Most echolocators use ultrasonic signals, either broadband clicks (including most toothed whales, rousette bats, oilbirds and swiftlets) or, as in most bats, tonal echolocation calls of constant frequency, frequency-modulated sweeps, or a combination of these call types. Generally, echolocation signals have high amplitude to promote long-range transmission. Bats and dolphins emit echolocation signals in a narrow beam, a sort of acoustic flashlight, to focus their search. In both bats and dolphins, the repetition rate of signals increases as they approach a target. Bats and dolphins can adjust the frequency and amplitude of their biosonar signals to adapt to noisy ambient conditions. Most echolocators do not broadcast and receive echolocation signals at the same time but separate the outgoing pulse from the echo in time to minimize the masking of faint echoes by the next outgoing signal. However, some families of bats are overlap-tolerant and emit long echolocation signals of constant frequency while listening for Doppler-shifted echoes returned by prey items.

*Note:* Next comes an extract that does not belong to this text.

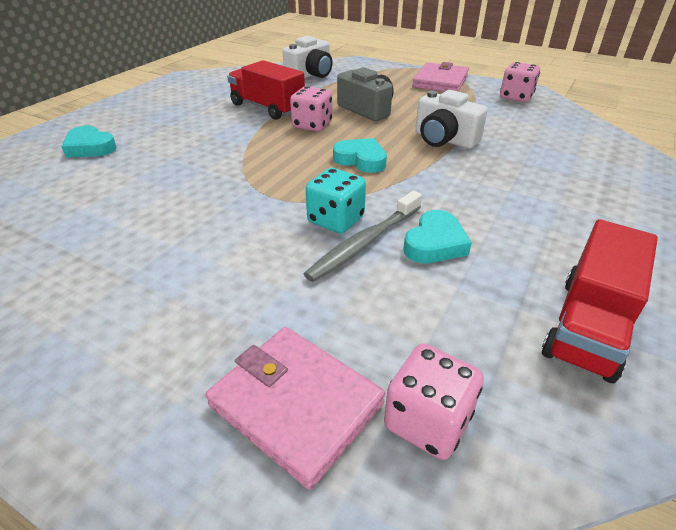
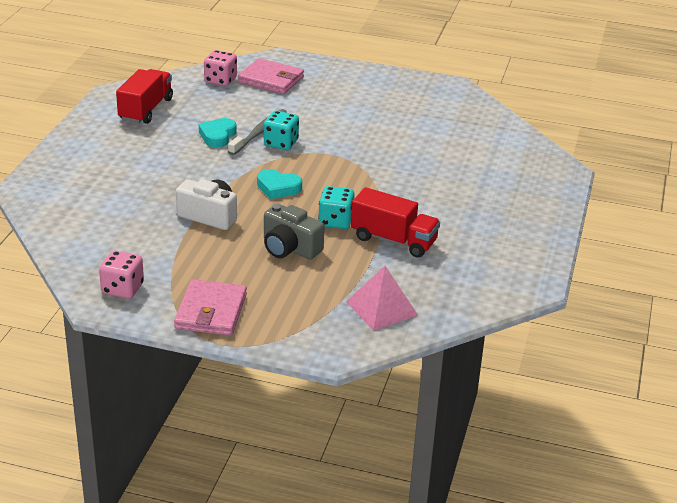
camera: 165 degrees right, 5 degrees down
(90, 147) = (504, 178): turquoise heart -> none
(310, 75) = (381, 308): white camera -> pink pyramid
(312, 125) = (335, 221): pink dice -> turquoise dice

Hearing anatomy, physiology, and abilities in bats and dolphins have been well-studied. Bats have a tragus and grooves in their pinnae that aid in signal reception and directional hearing. In contrast, dolphins do not have pinnae but have evolved asymmetrical skull bones that aid in directional hearing. Some bats emit echolocation signals through their nose and have elaborate nose-leafs while others are open-mouth echolocators. Bats produce their echolocation sounds in the larynx. Dolphins emit echolocation sounds through the melon within their forehead and from here into the water. They have phonic lips in their nasal passage to produce their echolocation clicks and communication whistles.

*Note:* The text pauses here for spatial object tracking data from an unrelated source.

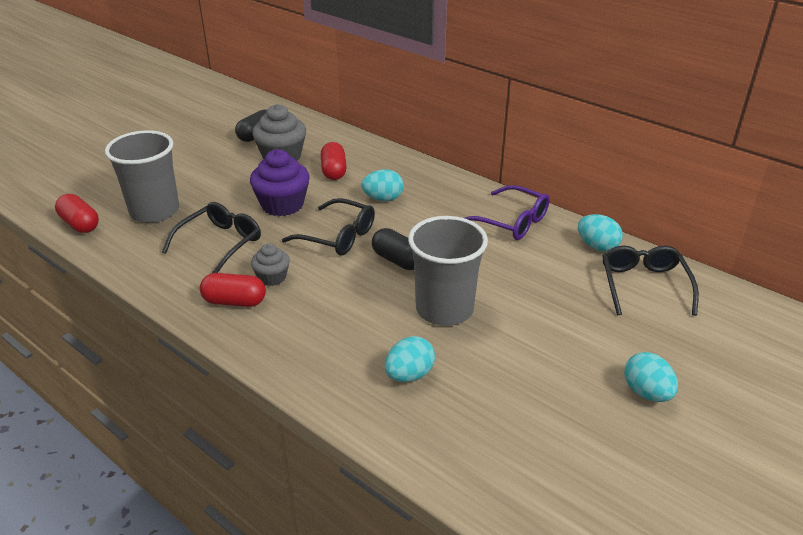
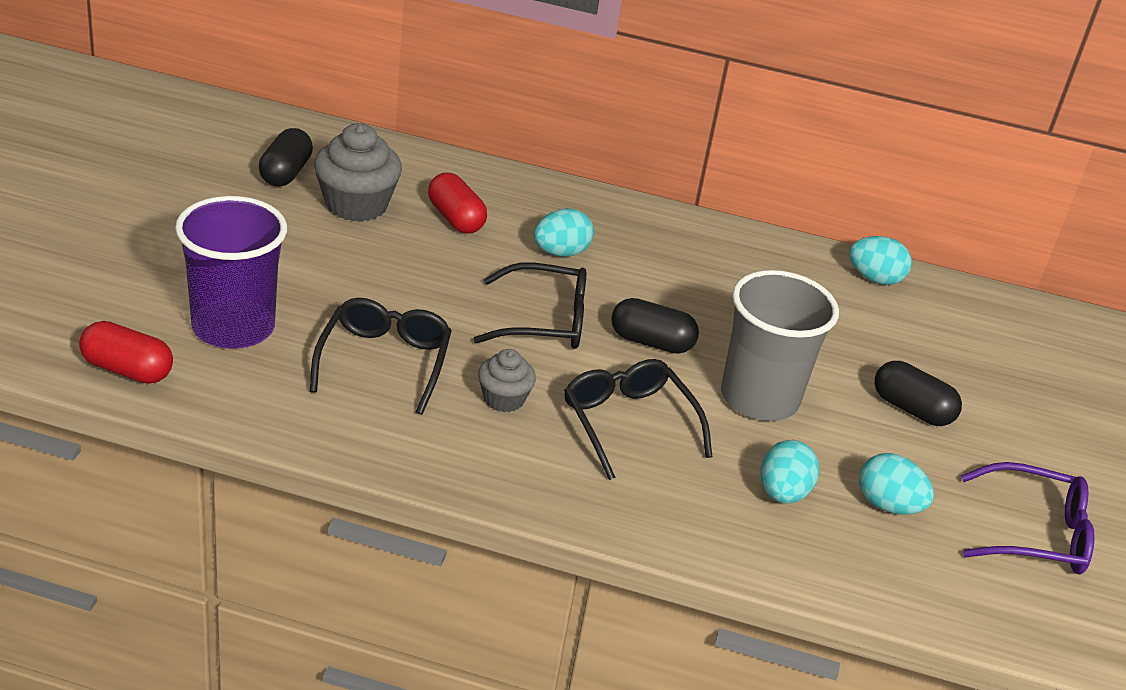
camera: 30 degrees left, 0 degrees up
(154, 211) = (233, 327): grey cup -> purple cup
(234, 301) = (481, 444): red capsule -> none
(282, 205) = (425, 285): purple cupcake -> none
(512, 222) = (753, 261): purple glasses -> purple glasses (1035, 534)
(556, 338) = (911, 409): none -> black capsule
(643, 285) = (958, 321): black glasses -> black glasses (628, 423)
(646, 392) = (1044, 453): turquoise egg -> turquoise egg (888, 505)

A primary advantage of echolocation is allowing animals to operate and orient in situations where light is uncertain, unpredictable, or plain absent. But as with other sensory capacities, echolocation often does not stand alone. The cross-modal sensory interactions between echolocation and sensory abilities such as touch, olfaction, and vision, is an area awaiting further exploration.

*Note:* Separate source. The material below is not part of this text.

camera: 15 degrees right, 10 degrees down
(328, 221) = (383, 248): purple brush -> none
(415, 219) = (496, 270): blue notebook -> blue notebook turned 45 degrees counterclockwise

Information leakage is a primary disadvantage of echolocation. The signals used in echolocation are audible to many other animals, such as competing conspecifics, predators, and prey. The evolutionary arms race between echolocating bats and some insect prey is a classic example of predator–prey co-evolution. Signals used in echolocation also can function in communication, as shown in echolocating bats and toothed whales.

Both bats and odontocetes are affected by anthropogenic activities, as exemplified by the high mortality experienced by some bat species from wind turbines and incidents of drowning, for example, in porpoises accidentally entangled in stationary gillnets. Anthropogenic sound sources like road or shipping noise may interfere with efficient foraging in bats and toothed whales and seismic explosions used for offshore oil exploration can affect the behavior of toothed whales and other marine mammals. Echolocating birds are also affected by humans, for example, from poaching or nest collecting and habitat-destructive mining activity. Gaining an increased understanding of echolocation behavior in these animals could have important implications for such issues and for wildlife management in general.

12.10 Additional Resources

For a more in-depth view of bat echolocation, we strongly recommend Griffin’s book Listening in the Dark. While now more than 60 years old, the original observations and insights detailed by Griffin (1958) are still very much to the point and relevant today. The Springer Handbook of Auditory Research volumes Hearing by Bats, Bat Bioacoustics, Hearing by Whales and Dolphins, and Biosonar are also highly recommended as they hold much more detail than the present description. Finally, Thomas, Moss, and Vater edited a book on Echolocation in Bats and Dolphins in 2002.